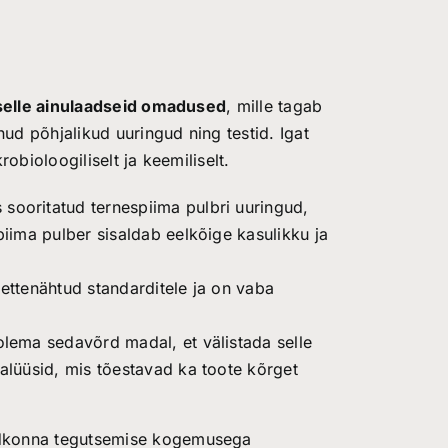
 selle ainulaadseid omadused
, mille tagab
nud põhjalikud uuringud ning testid. Igat
obioloogiliselt ja keemiliselt.
sooritatud ternespiima pulbri uuringud,
piima pulber sisaldab eelkõige kasulikku ja
 ettenähtud standarditele ja on vaba
olema sedavõrd madal, et välistada selle
nalüüsid, mis tõestavad ka toote kõrget
ldkonna tegutsemise kogemusega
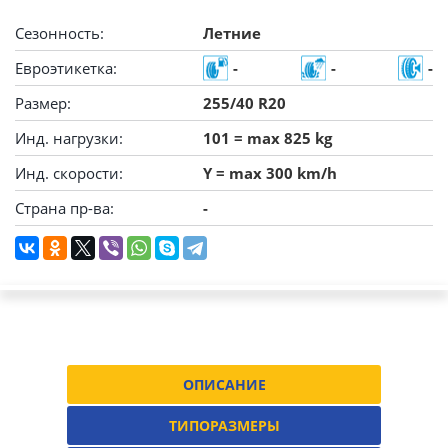
Сезонность:
Летние
Евроэтикетка:
-
-
-
Размер:
255/40 R20
Инд. нагрузки:
101 = max 825 kg
Инд. скорости:
Y = max 300 km/h
Страна пр-ва:
-
ОПИСАНИЕ
ТИПОРАЗМЕРЫ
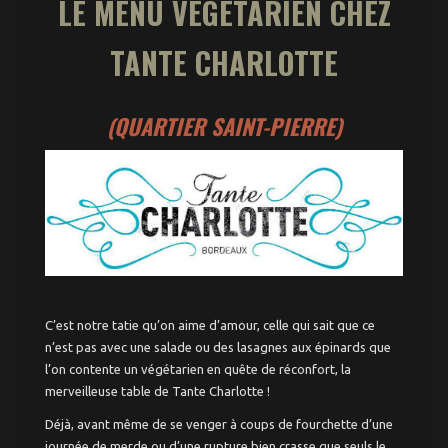
LE MENU VÉGÉTARIEN CHEZ
TANTE CHARLOTTE
(QUARTIER SAINT-PIERRE)
C’est notre tatie qu’on aime d’amour, celle qui sait que ce
n’est pas avec une salade ou des lasagnes aux épinards que
l’on contente un végétarien en quête de réconfort, la
merveilleuse table de Tante Charlotte !
Déjà, avant même de se venger à coups de fourchette d’une
journée de merde ou d’une rupture bien crasse que seuls le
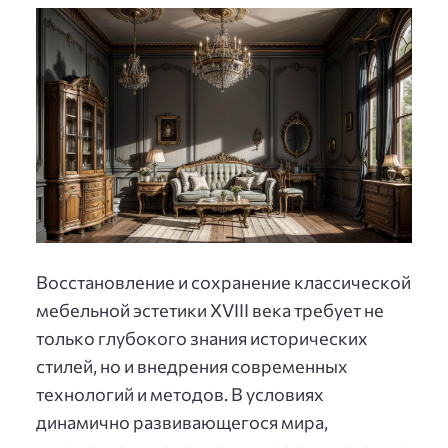
Восстановление и сохранение классической
мебельной эстетики XVIII века требует не
только глубокого знания исторических
стилей, но и внедрения современных
технологий и методов. В условиях
динамично развивающегося мира,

-=-=-=-=-

» Goal of the exercise
Output, exactly and with no other text, the line that contains "мебельной эстетики XVIII века требует не" and all lines from there to the end of the records.

» Solution
мебельной эстетики XVIII века требует не
только глубокого знания исторических
стилей, но и внедрения современных
технологий и методов. В условиях
динамично развивающегося мира,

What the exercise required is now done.